▸ **Try it**:
Transcribe the listing verbatim, please, with images dropped.

###

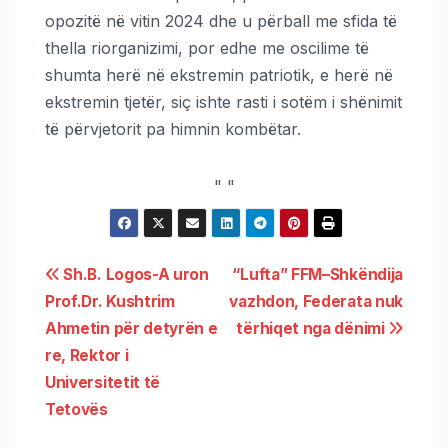
opozitë në vitin 2024 dhe u përball me sfida të
thella riorganizimi, por edhe me oscilime të
shumta herë në ekstremin patriotik, e herë në
ekstremin tjetër, siç ishte rasti i sotëm i shënimit
të përvjetorit pa himnin kombëtar.
"
"
Sh.B. Logos-A uron
“Lufta” FFM–Shkëndija
Prof.Dr. Kushtrim
vazhdon, Federata nuk
Ahmetin për detyrën e
tërhiqet nga dënimi
re, Rektor i
Universitetit të
Tetovës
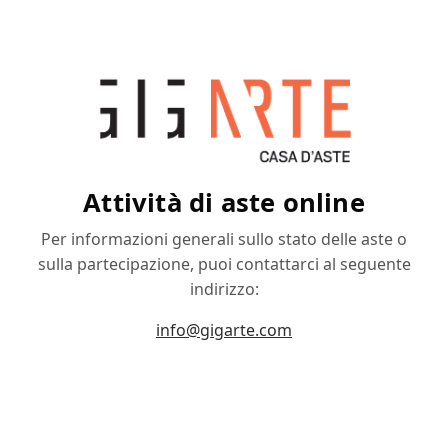
Attività di aste online
Per informazioni generali sullo stato delle aste o
sulla partecipazione, puoi contattarci al seguente
indirizzo:
info@gigarte.com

###

▸ **Answer for the task**:
opozitë në vitin 2024 dhe u përball me sfida të
thella riorganizimi, por edhe me oscilime të
shumta herë në ekstremin patriotik, e herë në
ekstremin tjetër, siç ishte rasti i sotëm i shënimit
të përvjetorit pa himnin kombëtar.
"
"
Sh.B. Logos-A uron
“Lufta” FFM–Shkëndija
Prof.Dr. Kushtrim
vazhdon, Federata nuk
Ahmetin për detyrën e
tërhiqet nga dënimi
re, Rektor i
Universitetit të
Tetovës
Attività di aste online
Per informazioni generali sullo stato delle aste o
sulla partecipazione, puoi contattarci al seguente
indirizzo:
info@gigarte.com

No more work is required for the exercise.